(Chart comprehension data)
§

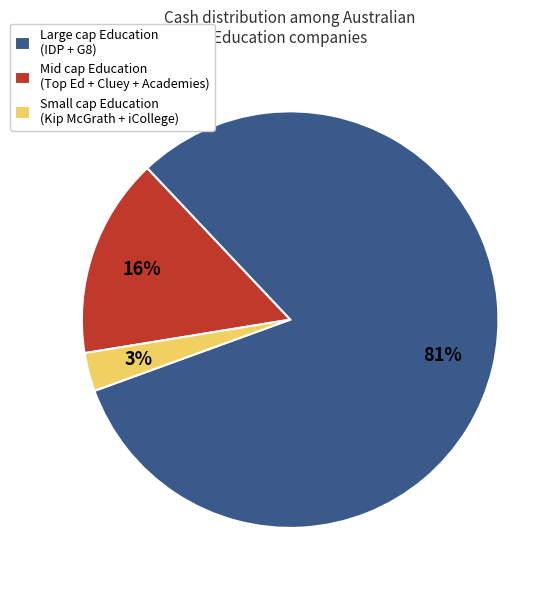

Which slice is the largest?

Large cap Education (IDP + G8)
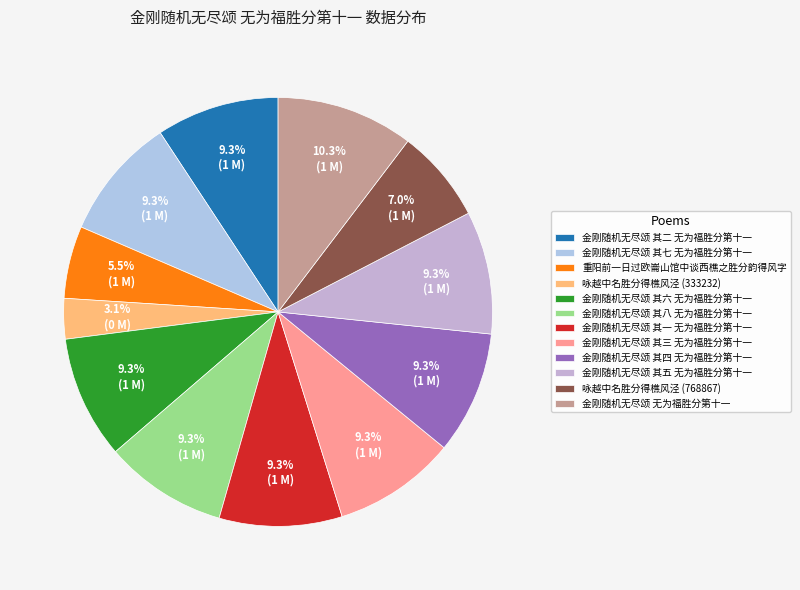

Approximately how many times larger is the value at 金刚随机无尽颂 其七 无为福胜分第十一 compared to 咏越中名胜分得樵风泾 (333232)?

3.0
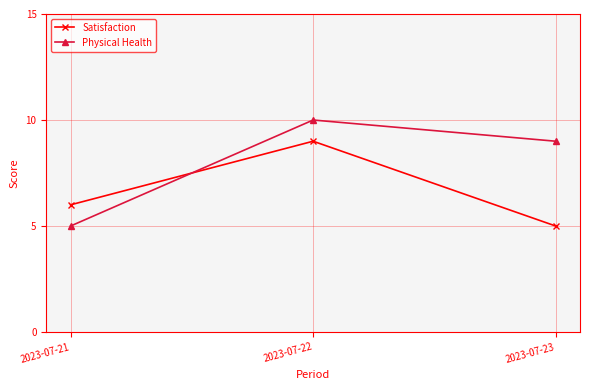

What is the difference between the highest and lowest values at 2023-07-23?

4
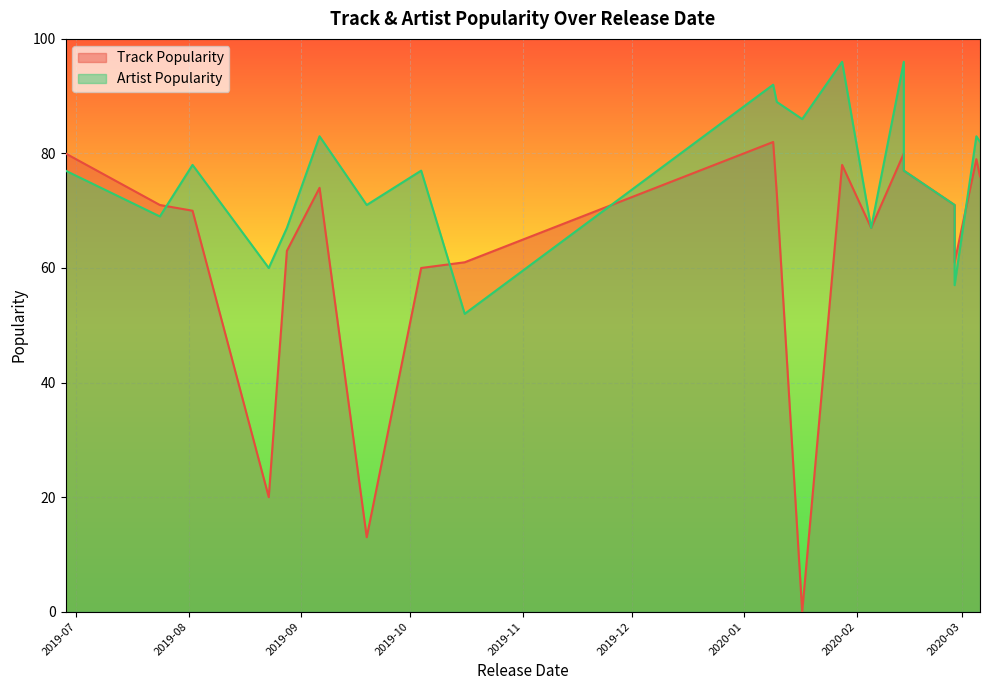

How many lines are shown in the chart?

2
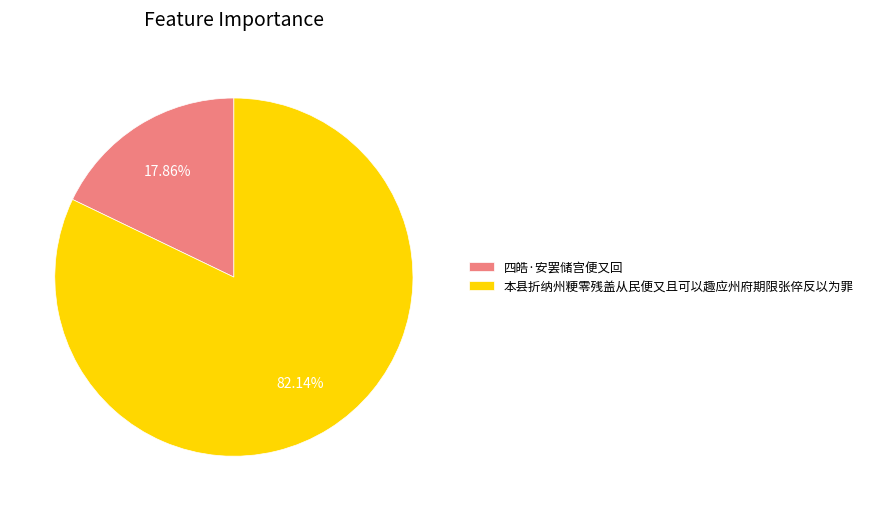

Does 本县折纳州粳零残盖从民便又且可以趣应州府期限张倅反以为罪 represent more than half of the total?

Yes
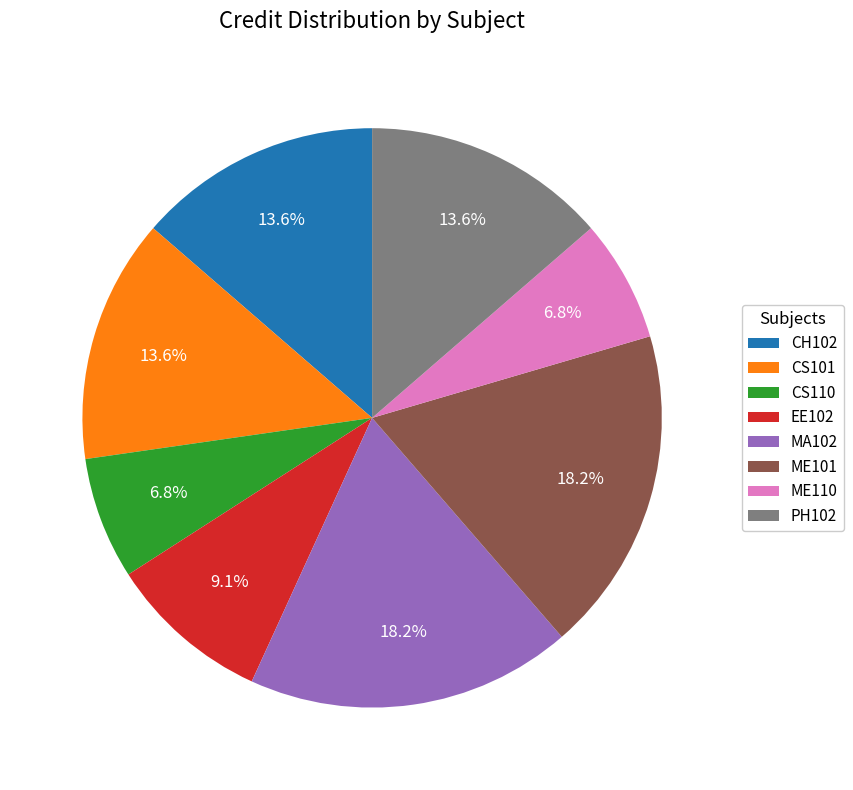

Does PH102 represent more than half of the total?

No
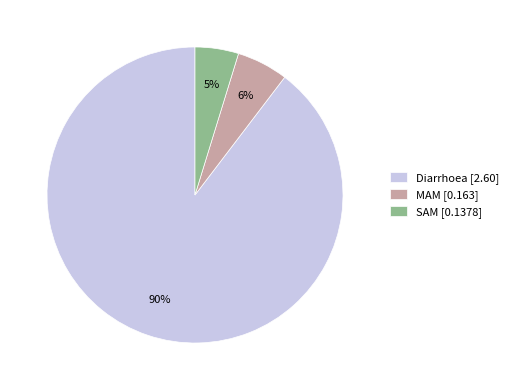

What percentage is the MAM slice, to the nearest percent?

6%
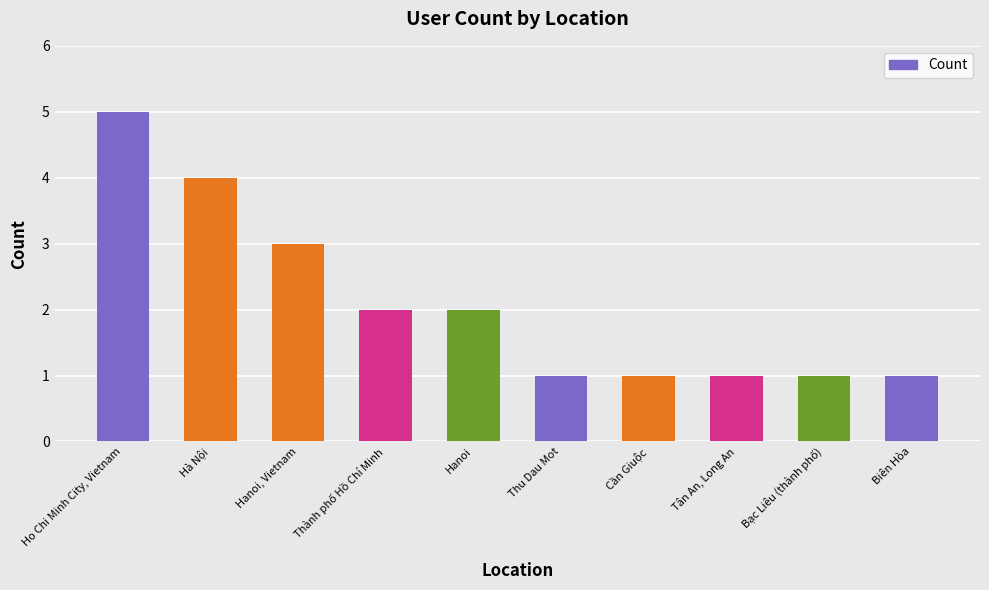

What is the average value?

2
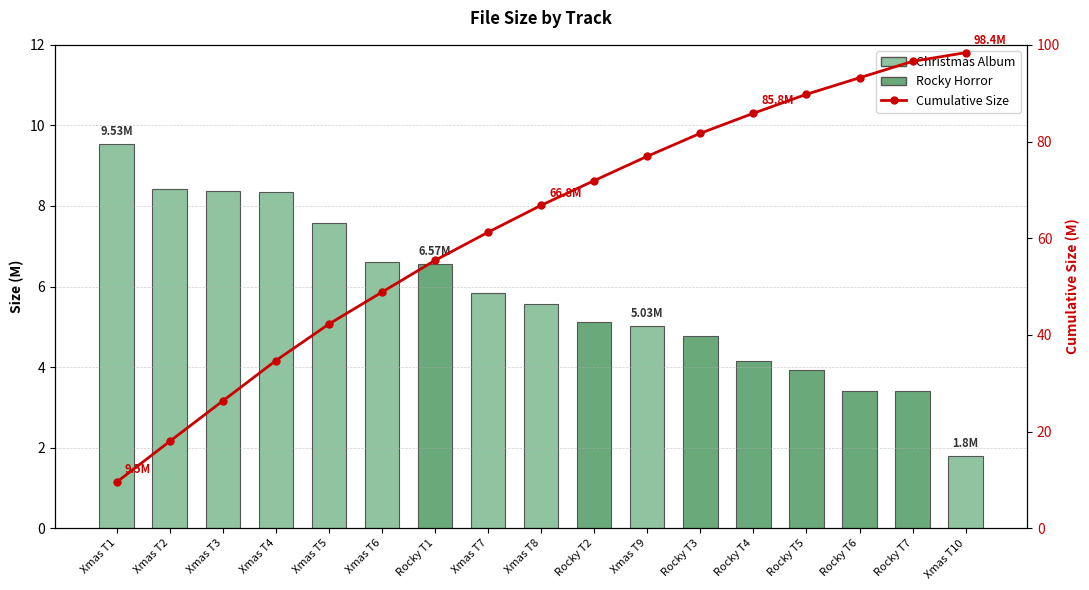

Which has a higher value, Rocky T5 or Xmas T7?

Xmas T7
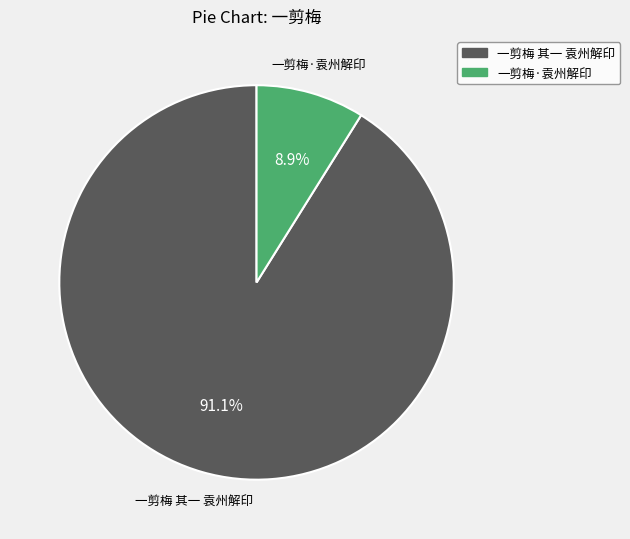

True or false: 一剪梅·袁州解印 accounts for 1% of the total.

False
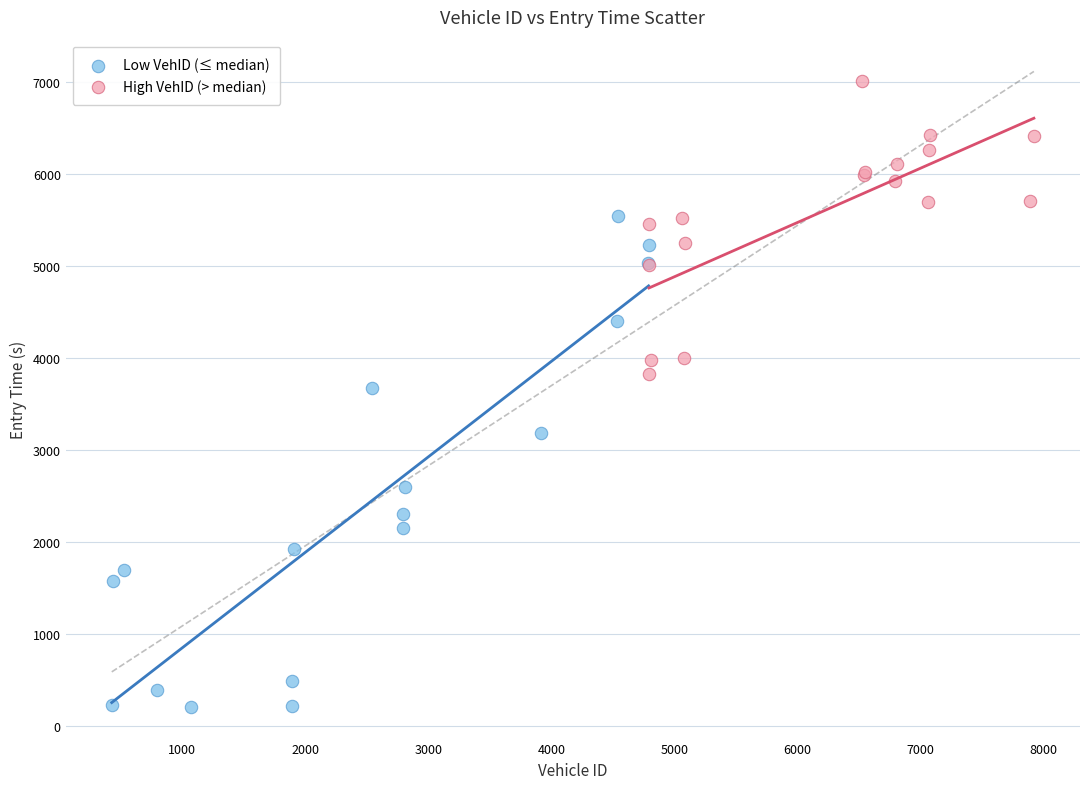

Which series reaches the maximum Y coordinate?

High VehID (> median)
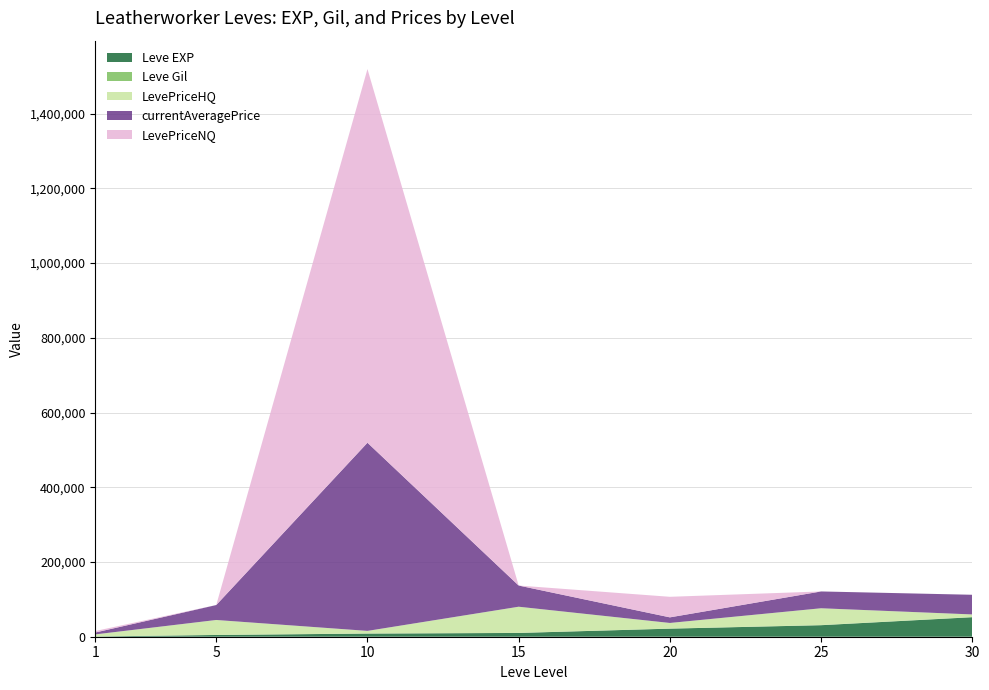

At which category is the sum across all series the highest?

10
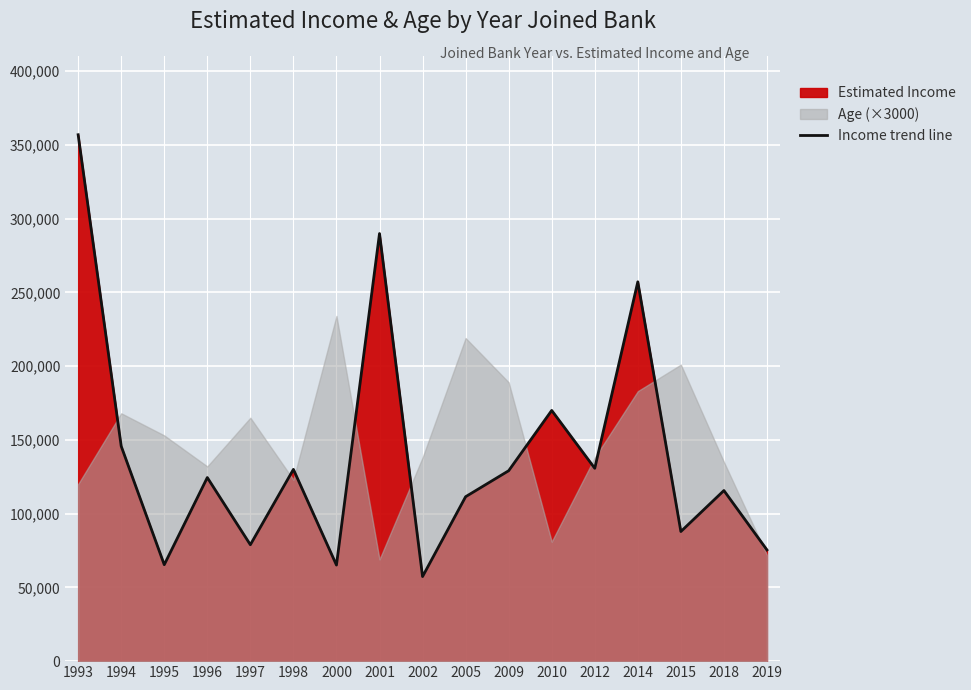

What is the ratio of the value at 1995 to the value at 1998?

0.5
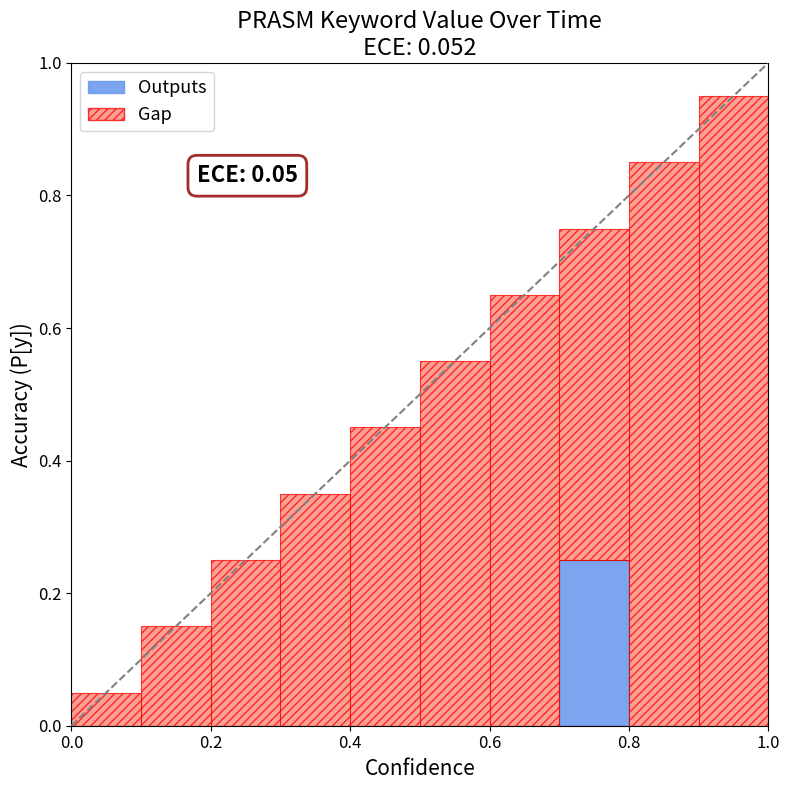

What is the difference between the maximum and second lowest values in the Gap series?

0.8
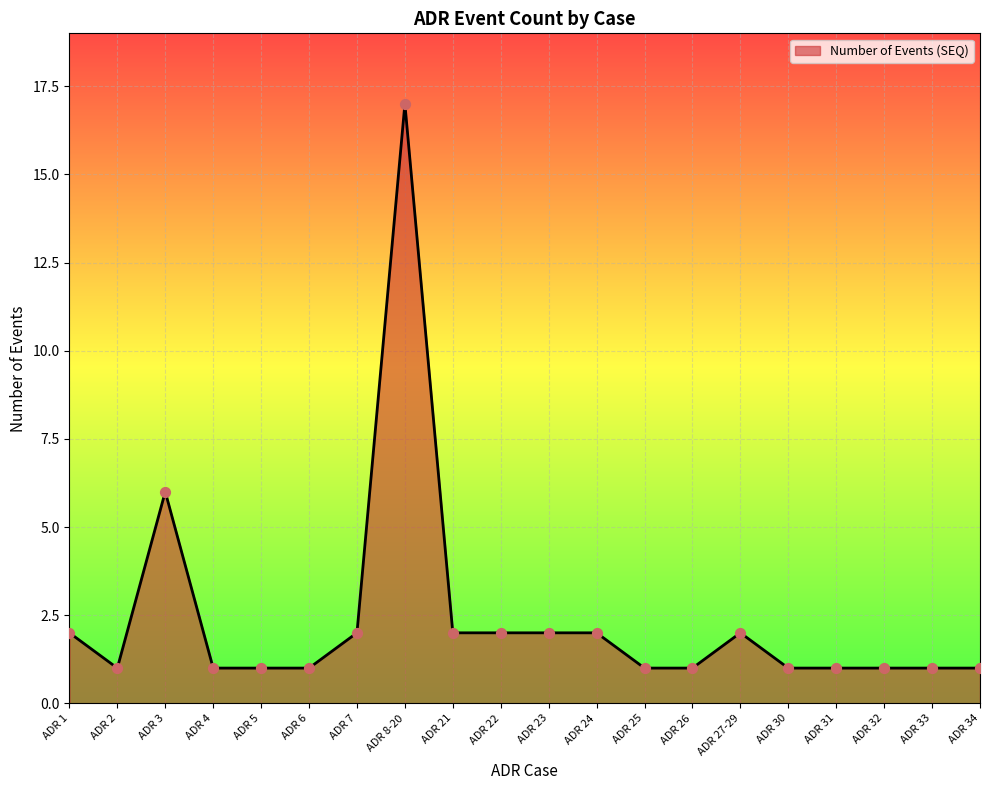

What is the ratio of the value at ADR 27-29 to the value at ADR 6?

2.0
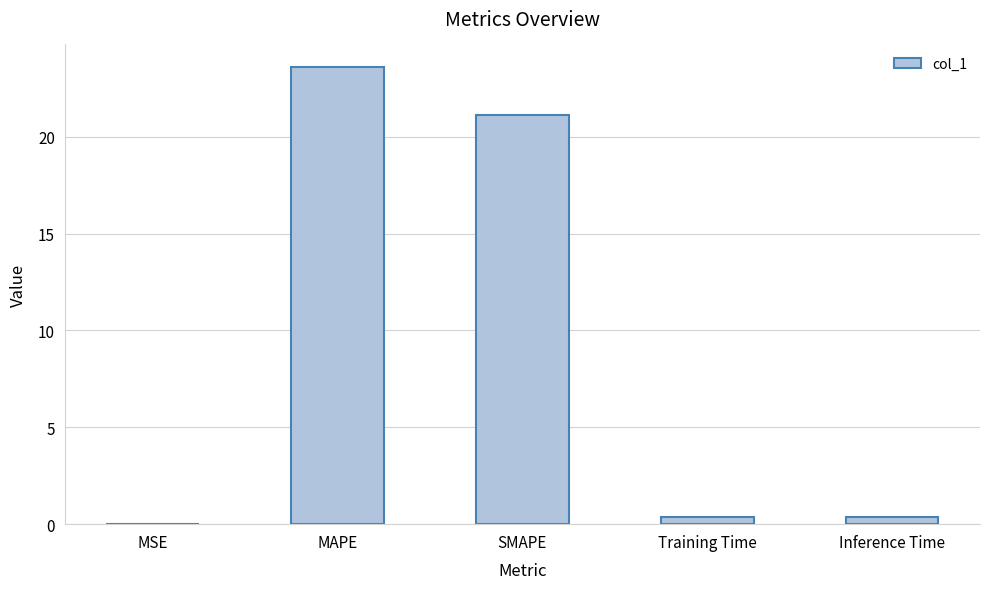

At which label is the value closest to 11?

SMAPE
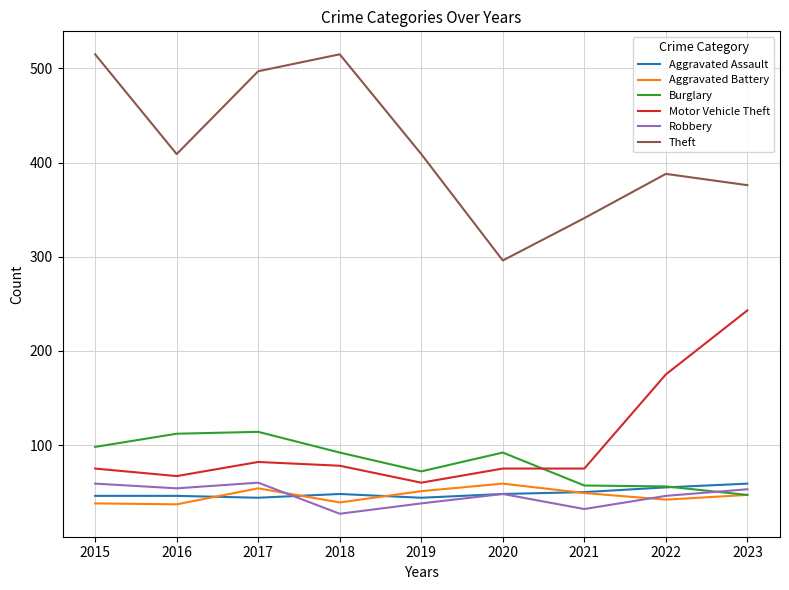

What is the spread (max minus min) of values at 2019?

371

§

Write out every line of the records above as a numbered list. Skip the blank lines and leave out the pictures.

1. Which slice is the largest?
2. Large cap Education (IDP + G8)
3. Approximately how many times larger is the value at 金刚随机无尽颂 其七 无为福胜分第十一 compared to 咏越中名胜分得樵风泾 (333232)?
4. 3.0
5. What is the difference between the highest and lowest values at 2023-07-23?
6. 4
7. How many lines are shown in the chart?
8. 2
9. Does 本县折纳州粳零残盖从民便又且可以趣应州府期限张倅反以为罪 represent more than half of the total?
10. Yes
11. Does PH102 represent more than half of the total?
12. No
13. What percentage is the MAM slice, to the nearest percent?
14. 6%
15. What is the average value?
16. 2
17. Which has a higher value, Rocky T5 or Xmas T7?
18. Xmas T7
19. True or false: 一剪梅·袁州解印 accounts for 1% of the total.
20. False
21. Which series reaches the maximum Y coordinate?
22. High VehID (> median)
23. At which category is the sum across all series the highest?
24. 10
25. What is the ratio of the value at 1995 to the value at 1998?
26. 0.5
27. What is the difference between the maximum and second lowest values in the Gap series?
28. 0.8
29. What is the ratio of the value at ADR 27-29 to the value at ADR 6?
30. 2.0
31. At which label is the value closest to 11?
32. SMAPE
33. What is the spread (max minus min) of values at 2019?
34. 371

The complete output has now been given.